* What you are asked to do:
Setting pictures aside, output exactly the lines from the start of the records to the line with "the Company’s ability to identify", that line included.

*** Records for this task ***

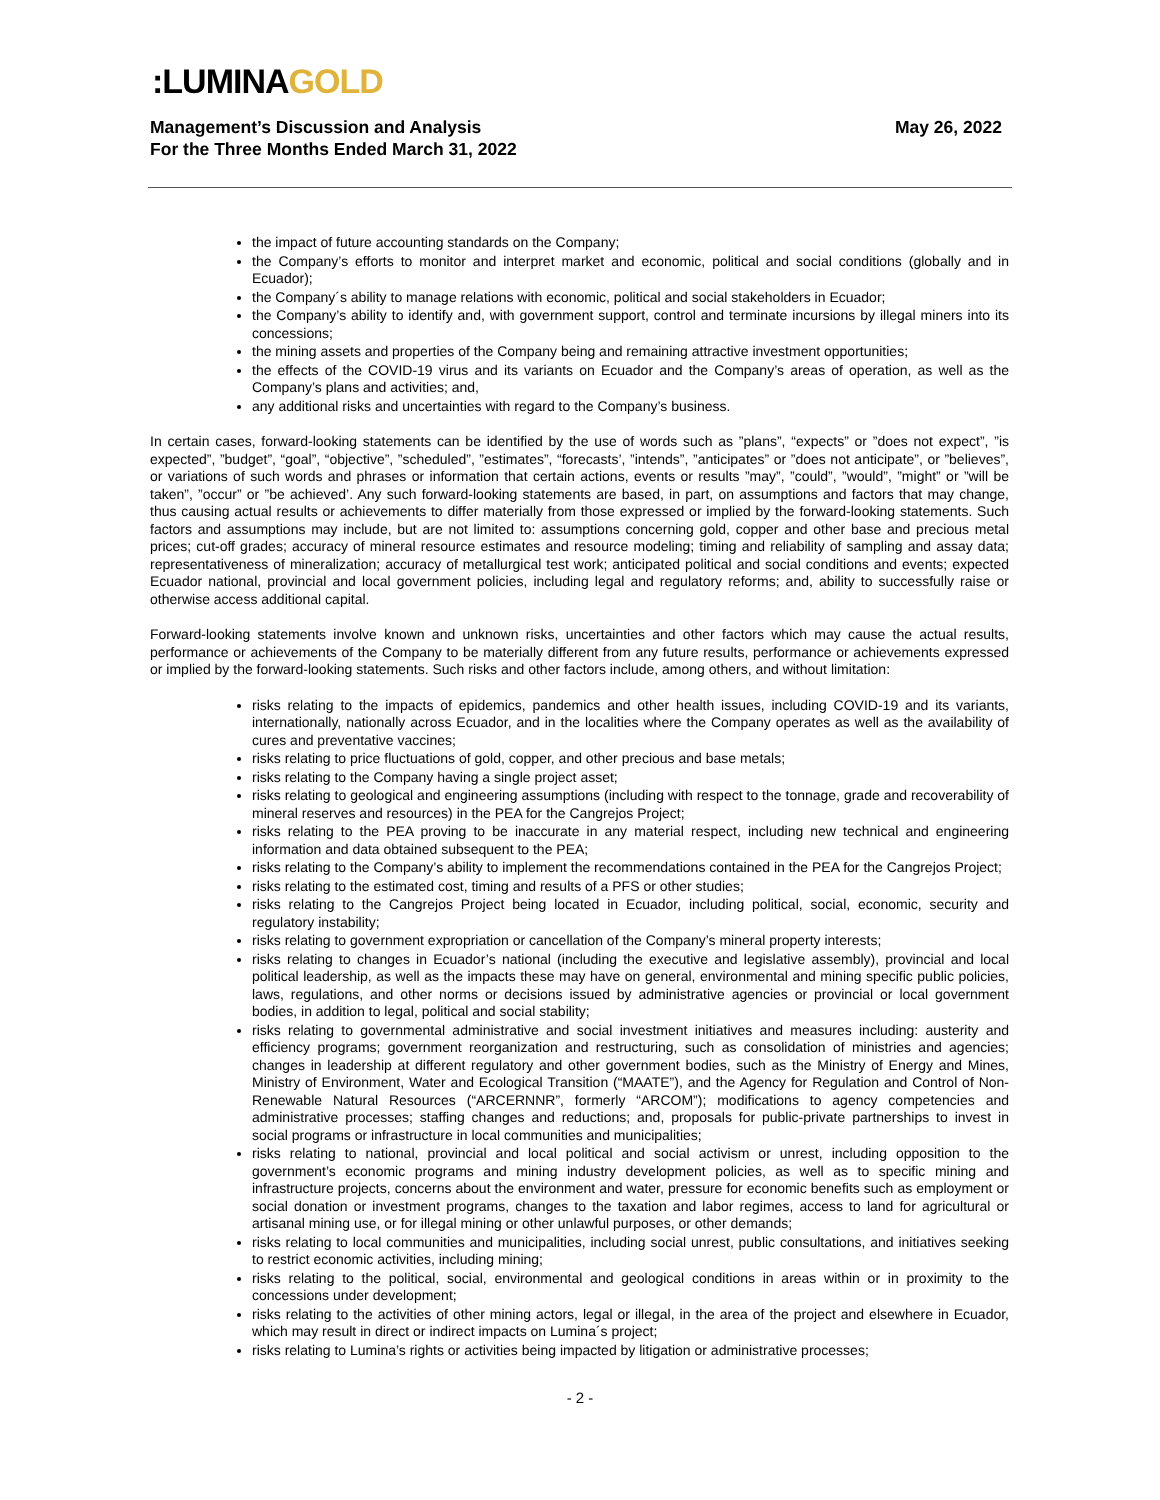:LUMINAGOLD
May 26, 2022 Management’s Discussion and Analysis
For the Three Months Ended March 31, 2022
the impact of future accounting standards on the Company;
the Company’s efforts to monitor and interpret market and economic, political and social conditions (globally and in Ecuador);
the Company´s ability to manage relations with economic, political and social stakeholders in Ecuador;
the Company’s ability to identify and, with government support, control and terminate incursions by illegal miners into its concessions;
the mining assets and properties of the Company being and remaining attractive investment opportunities;
the effects of the COVID-19 virus and its variants on Ecuador and the Company’s areas of operation, as well as the Company’s plans and activities; and,
any additional risks and uncertainties with regard to the Company’s business.
In certain cases, forward-looking statements can be identified by the use of words such as ”plans”, “expects” or ”does not expect”, ”is expected”, ”budget”, “goal”, “objective”, ”scheduled”, ”estimates”, “forecasts’, ”intends”, ”anticipates” or ”does not anticipate”, or ”believes”, or variations of such words and phrases or information that certain actions, events or results ”may”, ”could”, ”would”, ”might” or ”will be taken”, ”occur” or ”be achieved’. Any such forward-looking statements are based, in part, on assumptions and factors that may change, thus causing actual results or achievements to differ materially from those expressed or implied by the forward-looking statements. Such factors and assumptions may include, but are not limited to: assumptions concerning gold, copper and other base and precious metal prices; cut-off grades; accuracy of mineral resource estimates and resource modeling; timing and reliability of sampling and assay data; representativeness of mineralization; accuracy of metallurgical test work; anticipated political and social conditions and events; expected Ecuador national, provincial and local government policies, including legal and regulatory reforms; and, ability to successfully raise or otherwise access additional capital.
Forward-looking statements involve known and unknown risks, uncertainties and other factors which may cause the actual results, performance or achievements of the Company to be materially different from any future results, performance or achievements expressed or implied by the forward-looking statements. Such risks and other factors include, among others, and without limitation:
risks relating to the impacts of epidemics, pandemics and other health issues, including COVID-19 and its variants, internationally, nationally across Ecuador, and in the localities where the Company operates as well as the availability of cures and preventative vaccines;
risks relating to price fluctuations of gold, copper, and other precious and base metals;
risks relating to the Company having a single project asset;
risks relating to geological and engineering assumptions (including with respect to the tonnage, grade and recoverability of mineral reserves and resources) in the PEA for the Cangrejos Project;
risks relating to the PEA proving to be inaccurate in any material respect, including new technical and engineering information and data obtained subsequent to the PEA;
risks relating to the Company’s ability to implement the recommendations contained in the PEA for the Cangrejos Project;
risks relating to the estimated cost, timing and results of a PFS or other studies;
risks relating to the Cangrejos Project being located in Ecuador, including political, social, economic, security and regulatory instability;
risks relating to government expropriation or cancellation of the Company’s mineral property interests;
risks relating to changes in Ecuador’s national (including the executive and legislative assembly), provincial and local political leadership, as well as the impacts these may have on general, environmental and mining specific public policies, laws, regulations, and other norms or decisions issued by administrative agencies or provincial or local government bodies, in addition to legal, political and social stability;
risks relating to governmental administrative and social investment initiatives and measures including: austerity and efficiency programs; government reorganization and restructuring, such as consolidation of ministries and agencies; changes in leadership at different regulatory and other government bodies, such as the Ministry of Energy and Mines, Ministry of Environment, Water and Ecological Transition (“MAATE”), and the Agency for Regulation and Control of Non-Renewable Natural Resources (“ARCERNNR”, formerly “ARCOM”); modifications to agency competencies and administrative processes; staffing changes and reductions; and, proposals for public-private partnerships to invest in social programs or infrastructure in local communities and municipalities;
risks relating to national, provincial and local political and social activism or unrest, including opposition to the government’s economic programs and mining industry development policies, as well as to specific mining and infrastructure projects, concerns about the environment and water, pressure for economic benefits such as employment or social donation or investment programs, changes to the taxation and labor regimes, access to land for agricultural or artisanal mining use, or for illegal mining or other unlawful purposes, or other demands;
risks relating to local communities and municipalities, including social unrest, public consultations, and initiatives seeking to restrict economic activities, including mining;
risks relating to the political, social, environmental and geological conditions in areas within or in proximity to the concessions under development;
risks relating to the activities of other mining actors, legal or illegal, in the area of the project and elsewhere in Ecuador, which may result in direct or indirect impacts on Lumina´s project;
risks relating to Lumina’s rights or activities being impacted by litigation or administrative processes;
- 2 -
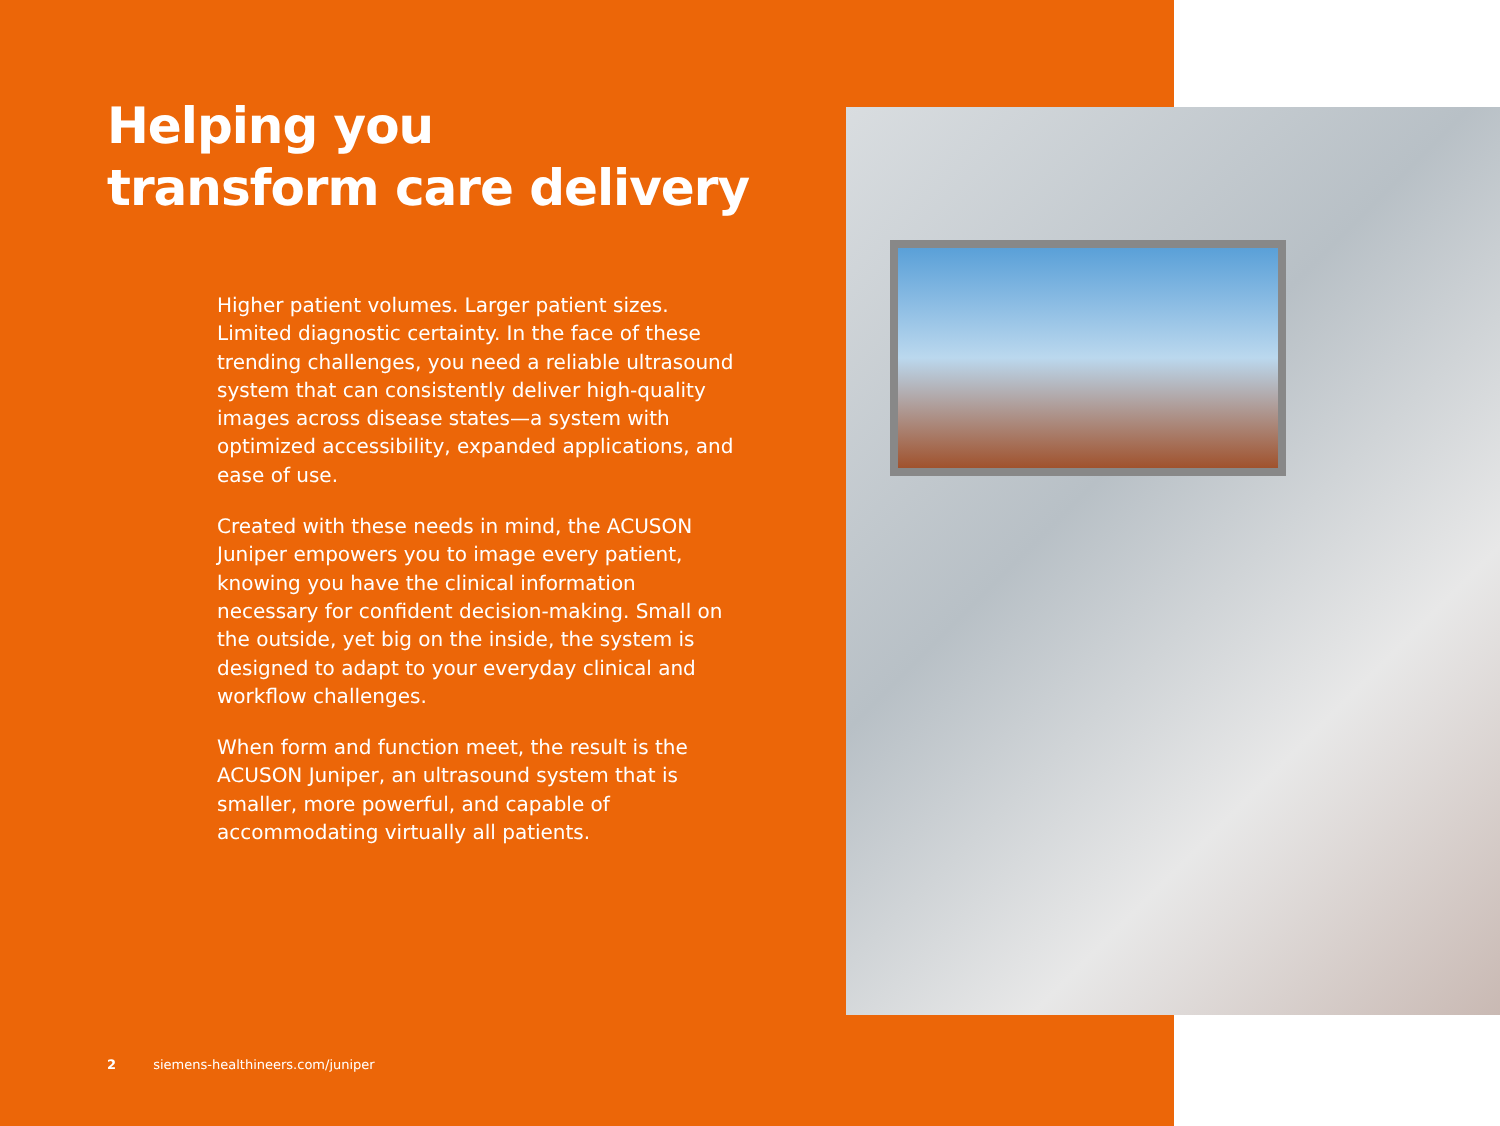Helping you
transform care delivery
Higher patient volumes. Larger patient sizes. Limited diagnostic certainty. In the face of these trending challenges, you need a reliable ultrasound system that can consistently deliver high-quality images across disease states—a system with optimized accessibility, expanded applications, and ease of use.
Created with these needs in mind, the ACUSON Juniper empowers you to image every patient, knowing you have the clinical information necessary for confident decision-making. Small on the outside, yet big on the inside, the system is designed to adapt to your everyday clinical and workflow challenges.
When form and function meet, the result is the ACUSON Juniper, an ultrasound system that is smaller, more powerful, and capable of accommodating virtually all patients.
2 siemens-healthineers.com/juniper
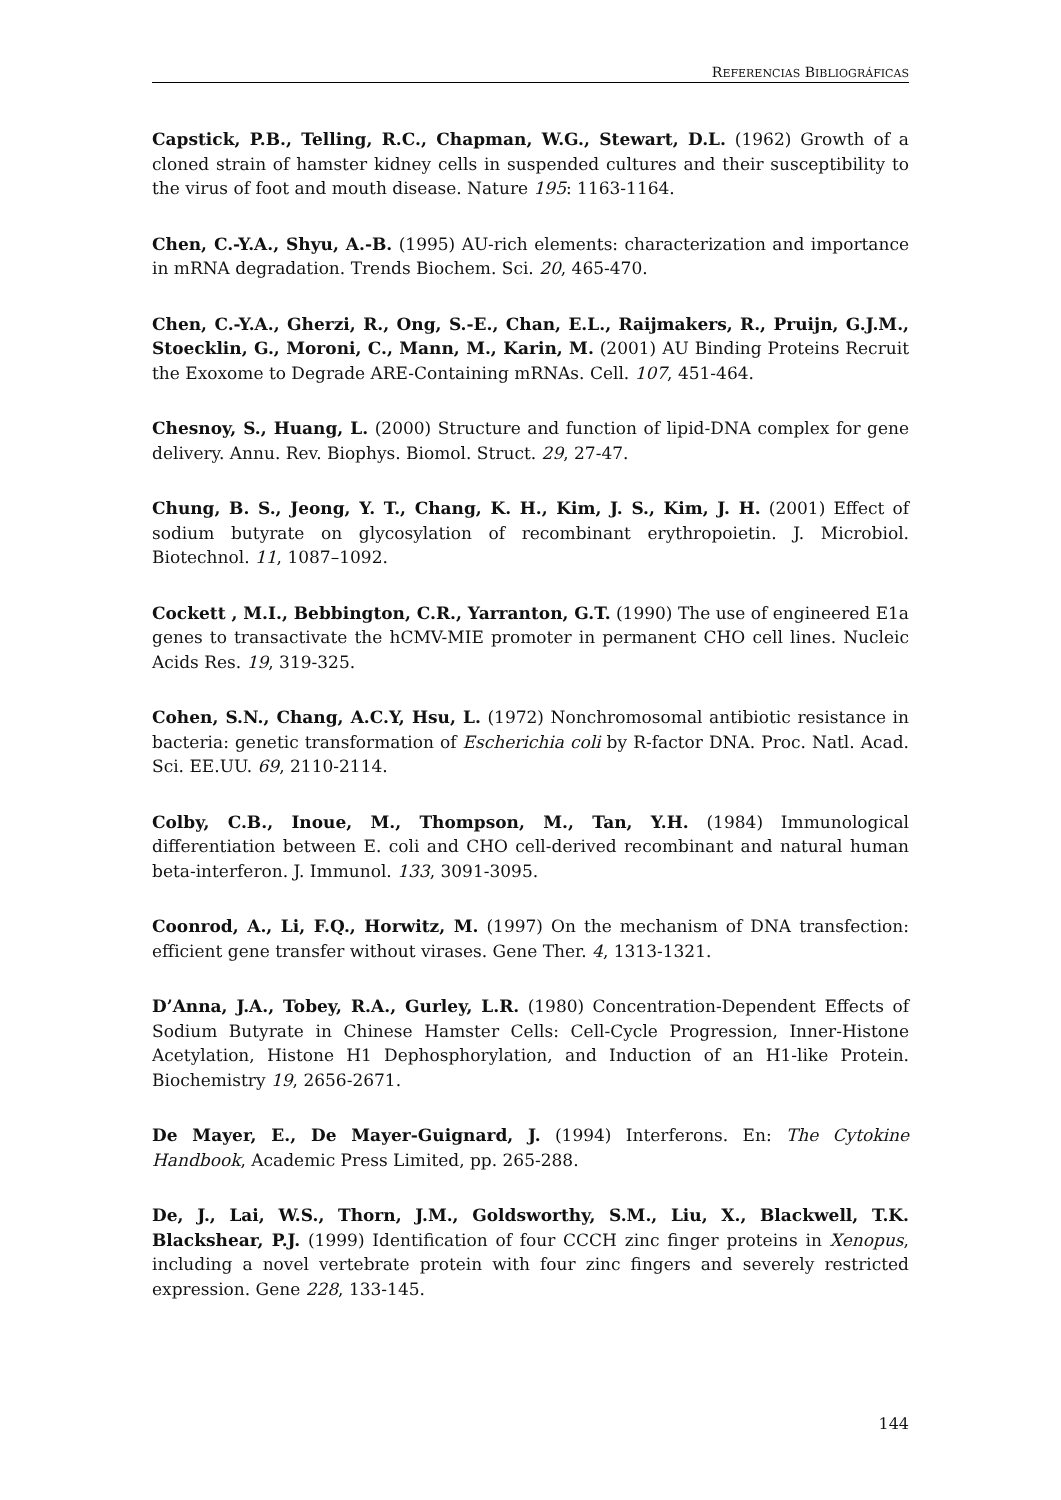REFERENCIAS BIBLIOGRÁFICAS
Capstick, P.B., Telling, R.C., Chapman, W.G., Stewart, D.L. (1962) Growth of a cloned strain of hamster kidney cells in suspended cultures and their susceptibility to the virus of foot and mouth disease. Nature 195: 1163-1164.
Chen, C.-Y.A., Shyu, A.-B. (1995) AU-rich elements: characterization and importance in mRNA degradation. Trends Biochem. Sci. 20, 465-470.
Chen, C.-Y.A., Gherzi, R., Ong, S.-E., Chan, E.L., Raijmakers, R., Pruijn, G.J.M., Stoecklin, G., Moroni, C., Mann, M., Karin, M. (2001) AU Binding Proteins Recruit the Exoxome to Degrade ARE-Containing mRNAs. Cell. 107, 451-464.
Chesnoy, S., Huang, L. (2000) Structure and function of lipid-DNA complex for gene delivery. Annu. Rev. Biophys. Biomol. Struct. 29, 27-47.
Chung, B. S., Jeong, Y. T., Chang, K. H., Kim, J. S., Kim, J. H. (2001) Effect of sodium butyrate on glycosylation of recombinant erythropoietin. J. Microbiol. Biotechnol. 11, 1087–1092.
Cockett , M.I., Bebbington, C.R., Yarranton, G.T. (1990) The use of engineered E1a genes to transactivate the hCMV-MIE promoter in permanent CHO cell lines. Nucleic Acids Res. 19, 319-325.
Cohen, S.N., Chang, A.C.Y, Hsu, L. (1972) Nonchromosomal antibiotic resistance in bacteria: genetic transformation of Escherichia coli by R-factor DNA. Proc. Natl. Acad. Sci. EE.UU. 69, 2110-2114.
Colby, C.B., Inoue, M., Thompson, M., Tan, Y.H. (1984) Immunological differentiation between E. coli and CHO cell-derived recombinant and natural human beta-interferon. J. Immunol. 133, 3091-3095.
Coonrod, A., Li, F.Q., Horwitz, M. (1997) On the mechanism of DNA transfection: efficient gene transfer without virases. Gene Ther. 4, 1313-1321.
D’Anna, J.A., Tobey, R.A., Gurley, L.R. (1980) Concentration-Dependent Effects of Sodium Butyrate in Chinese Hamster Cells: Cell-Cycle Progression, Inner-Histone Acetylation, Histone H1 Dephosphorylation, and Induction of an H1-like Protein. Biochemistry 19, 2656-2671.
De Mayer, E., De Mayer-Guignard, J. (1994) Interferons. En: The Cytokine Handbook, Academic Press Limited, pp. 265-288.
De, J., Lai, W.S., Thorn, J.M., Goldsworthy, S.M., Liu, X., Blackwell, T.K. Blackshear, P.J. (1999) Identification of four CCCH zinc finger proteins in Xenopus, including a novel vertebrate protein with four zinc fingers and severely restricted expression. Gene 228, 133-145.
144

*** End of Records for this task ***

* Reply:
:LUMINAGOLD
May 26, 2022 Management’s Discussion and Analysis
For the Three Months Ended March 31, 2022
the impact of future accounting standards on the Company;
the Company’s efforts to monitor and interpret market and economic, political and social conditions (globally and in Ecuador);
the Company´s ability to manage relations with economic, political and social stakeholders in Ecuador;
the Company’s ability to identify and, with government support, control and terminate incursions by illegal miners into its concessions;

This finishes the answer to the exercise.